At respectme, we think of the internet as a place not a thing, it is a social space. We delivered a campaign in 2011 called ‘She’s still going somewhere’ – the message was, whether your child is going into town or going online, they are still going somewhere. You need to be just as interested in where they go and what they do online as you would if they were going out into your local area. We need adults to connect with social media and understand what it is, how it works and how to navigate this place safely.
Children’s right to privacy is enshrined in Article 16 of the UNCRC. Privacy online though is not the same and any ‘reasonable expectations to privacy’ need to be re-framed. Most default settings for social media are not ‘private’ – meaning anyone, parent or not can find, forward or doctor your posts or pictures. If you want something online to be private, you need to make it ‘private’. I have discussed this with many young people who respond to the notion of parents being able to see what they do online by saying that ‘it’s the same as looking at my diary’ I respect this viewpoint but I will also explain that posts of Facebook or Twitter are not a diary, not something that is only ever in your room for you to use and see – it’s on a world-wide and very accessible system.
Children have a right to access information and the internet is a great source for this, although determining what good information is and what isn’t remains a challenge for children and adults.
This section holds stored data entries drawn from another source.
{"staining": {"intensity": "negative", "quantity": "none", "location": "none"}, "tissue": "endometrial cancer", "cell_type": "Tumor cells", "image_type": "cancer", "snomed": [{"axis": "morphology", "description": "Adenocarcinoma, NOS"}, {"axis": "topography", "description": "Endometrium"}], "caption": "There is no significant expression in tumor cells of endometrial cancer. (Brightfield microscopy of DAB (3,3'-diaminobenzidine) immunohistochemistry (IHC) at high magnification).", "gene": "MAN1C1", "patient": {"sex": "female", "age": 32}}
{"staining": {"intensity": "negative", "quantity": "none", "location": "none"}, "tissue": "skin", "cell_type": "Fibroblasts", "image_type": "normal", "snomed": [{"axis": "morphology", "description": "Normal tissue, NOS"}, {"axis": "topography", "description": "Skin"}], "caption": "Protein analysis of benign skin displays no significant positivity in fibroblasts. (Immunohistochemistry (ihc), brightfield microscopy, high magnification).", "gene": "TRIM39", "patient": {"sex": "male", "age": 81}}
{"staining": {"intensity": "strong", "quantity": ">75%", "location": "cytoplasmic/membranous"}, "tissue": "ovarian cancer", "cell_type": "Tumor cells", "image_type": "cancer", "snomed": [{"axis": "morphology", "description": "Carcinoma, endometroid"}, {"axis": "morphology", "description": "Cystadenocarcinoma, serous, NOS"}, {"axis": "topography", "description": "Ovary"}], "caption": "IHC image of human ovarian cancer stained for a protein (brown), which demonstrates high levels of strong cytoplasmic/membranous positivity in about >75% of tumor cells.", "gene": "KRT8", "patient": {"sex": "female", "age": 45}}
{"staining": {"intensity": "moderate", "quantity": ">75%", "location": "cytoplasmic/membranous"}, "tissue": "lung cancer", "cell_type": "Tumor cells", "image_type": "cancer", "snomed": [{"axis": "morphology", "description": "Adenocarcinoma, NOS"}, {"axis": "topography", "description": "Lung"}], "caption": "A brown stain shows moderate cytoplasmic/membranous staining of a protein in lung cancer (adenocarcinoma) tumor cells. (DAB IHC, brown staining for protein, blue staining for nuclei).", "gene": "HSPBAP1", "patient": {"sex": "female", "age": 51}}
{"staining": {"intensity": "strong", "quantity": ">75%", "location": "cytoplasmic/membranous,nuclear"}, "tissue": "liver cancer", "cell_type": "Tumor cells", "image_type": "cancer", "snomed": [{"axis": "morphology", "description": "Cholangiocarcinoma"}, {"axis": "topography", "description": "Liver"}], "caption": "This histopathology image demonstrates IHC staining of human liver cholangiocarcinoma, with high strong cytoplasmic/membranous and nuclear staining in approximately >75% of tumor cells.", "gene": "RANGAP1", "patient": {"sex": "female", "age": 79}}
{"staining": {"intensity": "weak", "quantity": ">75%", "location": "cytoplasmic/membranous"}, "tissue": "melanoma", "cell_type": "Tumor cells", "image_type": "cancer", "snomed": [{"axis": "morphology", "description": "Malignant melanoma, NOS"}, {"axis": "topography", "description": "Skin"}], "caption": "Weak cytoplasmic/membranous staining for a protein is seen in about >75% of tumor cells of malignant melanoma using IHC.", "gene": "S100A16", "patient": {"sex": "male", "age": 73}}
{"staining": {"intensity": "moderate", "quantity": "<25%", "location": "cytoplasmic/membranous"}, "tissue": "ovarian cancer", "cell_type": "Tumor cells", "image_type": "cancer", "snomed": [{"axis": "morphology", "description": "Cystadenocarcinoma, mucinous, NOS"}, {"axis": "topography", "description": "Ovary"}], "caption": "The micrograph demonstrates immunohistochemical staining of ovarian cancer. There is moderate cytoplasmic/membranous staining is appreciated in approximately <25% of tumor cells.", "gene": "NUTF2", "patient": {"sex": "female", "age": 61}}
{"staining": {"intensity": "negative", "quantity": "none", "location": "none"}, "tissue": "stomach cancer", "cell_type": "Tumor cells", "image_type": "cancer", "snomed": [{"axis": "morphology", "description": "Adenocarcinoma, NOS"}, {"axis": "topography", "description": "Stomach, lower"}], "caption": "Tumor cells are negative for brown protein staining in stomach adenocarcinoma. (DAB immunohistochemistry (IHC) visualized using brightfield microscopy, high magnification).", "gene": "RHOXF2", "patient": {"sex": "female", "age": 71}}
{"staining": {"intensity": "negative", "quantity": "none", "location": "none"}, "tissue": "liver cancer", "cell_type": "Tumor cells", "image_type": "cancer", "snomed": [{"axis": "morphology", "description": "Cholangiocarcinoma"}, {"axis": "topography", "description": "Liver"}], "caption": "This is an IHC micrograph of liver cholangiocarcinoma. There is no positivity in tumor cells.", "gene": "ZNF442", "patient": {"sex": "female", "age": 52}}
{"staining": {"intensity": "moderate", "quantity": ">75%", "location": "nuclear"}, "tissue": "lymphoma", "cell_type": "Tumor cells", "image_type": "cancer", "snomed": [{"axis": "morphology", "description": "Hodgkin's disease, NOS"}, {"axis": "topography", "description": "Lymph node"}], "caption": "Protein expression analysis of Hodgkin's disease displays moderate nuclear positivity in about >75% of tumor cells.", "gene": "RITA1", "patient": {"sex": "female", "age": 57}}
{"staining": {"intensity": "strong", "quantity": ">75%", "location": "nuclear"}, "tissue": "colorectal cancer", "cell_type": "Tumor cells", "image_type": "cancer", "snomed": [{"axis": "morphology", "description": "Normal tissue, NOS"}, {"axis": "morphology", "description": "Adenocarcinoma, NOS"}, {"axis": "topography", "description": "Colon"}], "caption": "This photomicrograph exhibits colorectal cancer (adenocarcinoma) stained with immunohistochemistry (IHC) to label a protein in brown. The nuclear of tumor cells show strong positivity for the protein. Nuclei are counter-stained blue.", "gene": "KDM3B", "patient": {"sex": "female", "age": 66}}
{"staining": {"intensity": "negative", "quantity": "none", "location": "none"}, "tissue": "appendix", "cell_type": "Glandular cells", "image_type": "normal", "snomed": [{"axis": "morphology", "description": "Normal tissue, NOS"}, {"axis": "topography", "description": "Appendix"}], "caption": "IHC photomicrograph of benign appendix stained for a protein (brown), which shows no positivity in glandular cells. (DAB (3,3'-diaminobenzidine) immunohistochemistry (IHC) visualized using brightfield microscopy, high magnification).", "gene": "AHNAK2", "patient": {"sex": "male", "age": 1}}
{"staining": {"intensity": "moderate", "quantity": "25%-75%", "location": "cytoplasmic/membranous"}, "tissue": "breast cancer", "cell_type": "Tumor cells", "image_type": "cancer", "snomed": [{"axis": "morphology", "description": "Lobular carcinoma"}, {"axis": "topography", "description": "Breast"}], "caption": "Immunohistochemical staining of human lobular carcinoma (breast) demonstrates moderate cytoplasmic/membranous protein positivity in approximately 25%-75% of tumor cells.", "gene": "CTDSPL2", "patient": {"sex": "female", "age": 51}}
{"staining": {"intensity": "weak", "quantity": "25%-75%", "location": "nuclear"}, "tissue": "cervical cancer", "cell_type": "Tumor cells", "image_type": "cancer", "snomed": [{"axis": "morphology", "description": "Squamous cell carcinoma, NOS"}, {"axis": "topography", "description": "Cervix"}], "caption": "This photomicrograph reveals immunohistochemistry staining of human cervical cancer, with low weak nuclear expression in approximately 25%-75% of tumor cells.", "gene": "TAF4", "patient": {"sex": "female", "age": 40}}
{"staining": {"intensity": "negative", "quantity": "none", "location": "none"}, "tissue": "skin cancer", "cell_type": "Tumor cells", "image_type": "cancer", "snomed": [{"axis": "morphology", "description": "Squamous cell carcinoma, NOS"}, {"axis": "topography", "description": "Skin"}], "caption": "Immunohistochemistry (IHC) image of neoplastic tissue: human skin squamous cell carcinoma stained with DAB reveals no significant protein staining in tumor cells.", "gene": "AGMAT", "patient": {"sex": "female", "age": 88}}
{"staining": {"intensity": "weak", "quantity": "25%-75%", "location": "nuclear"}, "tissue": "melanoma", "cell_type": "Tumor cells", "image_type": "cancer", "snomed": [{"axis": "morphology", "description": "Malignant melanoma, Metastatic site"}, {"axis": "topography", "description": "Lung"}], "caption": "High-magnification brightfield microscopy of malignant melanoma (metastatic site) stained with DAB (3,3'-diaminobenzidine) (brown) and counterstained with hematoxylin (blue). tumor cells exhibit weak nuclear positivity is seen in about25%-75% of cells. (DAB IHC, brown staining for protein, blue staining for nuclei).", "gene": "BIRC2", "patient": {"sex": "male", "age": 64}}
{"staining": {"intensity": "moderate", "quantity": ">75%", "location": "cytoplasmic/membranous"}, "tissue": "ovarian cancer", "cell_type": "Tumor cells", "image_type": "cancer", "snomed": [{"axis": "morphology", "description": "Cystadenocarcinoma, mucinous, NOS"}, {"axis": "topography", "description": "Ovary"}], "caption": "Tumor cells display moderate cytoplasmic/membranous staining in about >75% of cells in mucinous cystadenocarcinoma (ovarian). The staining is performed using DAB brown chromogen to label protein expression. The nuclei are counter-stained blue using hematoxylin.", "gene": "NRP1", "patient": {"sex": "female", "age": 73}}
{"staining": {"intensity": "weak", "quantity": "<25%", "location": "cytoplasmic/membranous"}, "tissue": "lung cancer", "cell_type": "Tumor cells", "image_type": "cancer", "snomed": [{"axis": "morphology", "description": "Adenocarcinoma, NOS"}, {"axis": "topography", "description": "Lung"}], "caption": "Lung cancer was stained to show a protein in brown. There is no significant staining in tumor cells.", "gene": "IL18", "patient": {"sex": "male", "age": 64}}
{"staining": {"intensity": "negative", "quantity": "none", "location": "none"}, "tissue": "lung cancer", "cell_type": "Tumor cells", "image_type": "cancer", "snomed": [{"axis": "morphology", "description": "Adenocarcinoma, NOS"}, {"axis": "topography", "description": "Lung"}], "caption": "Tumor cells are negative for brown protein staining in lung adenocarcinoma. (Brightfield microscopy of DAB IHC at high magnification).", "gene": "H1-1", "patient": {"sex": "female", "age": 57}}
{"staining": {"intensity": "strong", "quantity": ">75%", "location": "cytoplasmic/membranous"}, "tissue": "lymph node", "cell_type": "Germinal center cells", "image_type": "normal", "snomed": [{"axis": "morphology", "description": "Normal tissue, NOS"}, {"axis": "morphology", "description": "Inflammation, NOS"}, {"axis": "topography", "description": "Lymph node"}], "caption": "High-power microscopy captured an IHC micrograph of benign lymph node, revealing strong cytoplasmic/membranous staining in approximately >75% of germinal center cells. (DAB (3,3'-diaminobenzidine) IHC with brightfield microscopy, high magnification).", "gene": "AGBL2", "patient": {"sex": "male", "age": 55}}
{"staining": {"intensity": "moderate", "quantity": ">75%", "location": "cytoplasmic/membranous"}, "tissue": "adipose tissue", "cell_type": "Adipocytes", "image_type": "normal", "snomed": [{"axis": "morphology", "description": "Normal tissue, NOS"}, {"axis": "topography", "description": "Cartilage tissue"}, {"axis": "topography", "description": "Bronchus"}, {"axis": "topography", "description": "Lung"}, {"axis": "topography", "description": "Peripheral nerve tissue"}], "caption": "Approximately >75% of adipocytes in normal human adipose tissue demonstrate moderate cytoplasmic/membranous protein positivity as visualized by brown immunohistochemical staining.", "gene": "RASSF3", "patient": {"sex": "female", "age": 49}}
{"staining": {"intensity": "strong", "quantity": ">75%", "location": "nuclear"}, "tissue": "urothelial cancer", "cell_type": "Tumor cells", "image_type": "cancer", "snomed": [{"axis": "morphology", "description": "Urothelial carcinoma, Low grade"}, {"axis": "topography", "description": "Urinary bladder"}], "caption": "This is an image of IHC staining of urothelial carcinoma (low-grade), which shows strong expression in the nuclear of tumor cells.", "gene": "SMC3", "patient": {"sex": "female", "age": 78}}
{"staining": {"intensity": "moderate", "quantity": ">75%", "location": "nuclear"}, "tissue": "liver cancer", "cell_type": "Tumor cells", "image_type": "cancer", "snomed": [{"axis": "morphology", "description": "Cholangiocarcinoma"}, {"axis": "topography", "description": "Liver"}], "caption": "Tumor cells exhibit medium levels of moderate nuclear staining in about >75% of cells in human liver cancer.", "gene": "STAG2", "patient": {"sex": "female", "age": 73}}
My research highlights children use social media to communicate with friends – almost all of whom they know, they watch videos and listen to music. Adults are more prolific ‘searchers’ and researchers online.
The challenge for parents especially when they are concerned about what their chid is doing or experiencing online is to strike the balance between respecting their right to privacy but also ensuring their right to protection (Article 19), and their right to parental guidance (Article 5). Exploring social media is a journey many of our children and young people will go on – we must go on this journey with them, discuss limits, expectations and role model how to behave online.
As the UN Day of General Discussion of the Committee on the Rights of the Child took place last week focusing on Digital Media and Children’s Rights, we need to understand how social media is used, and how we help adults and children and young people assimilate an understanding of how their rights apply in this place. We know from successful anti-bullying work that you do not carve off what happens online as an entirely separate phenomenon. When we talk about bullying we include behaviour that happens face to face and online. When we talk about safety and risk, we must include in person and online. So when we understand Rights, we mean in person and online.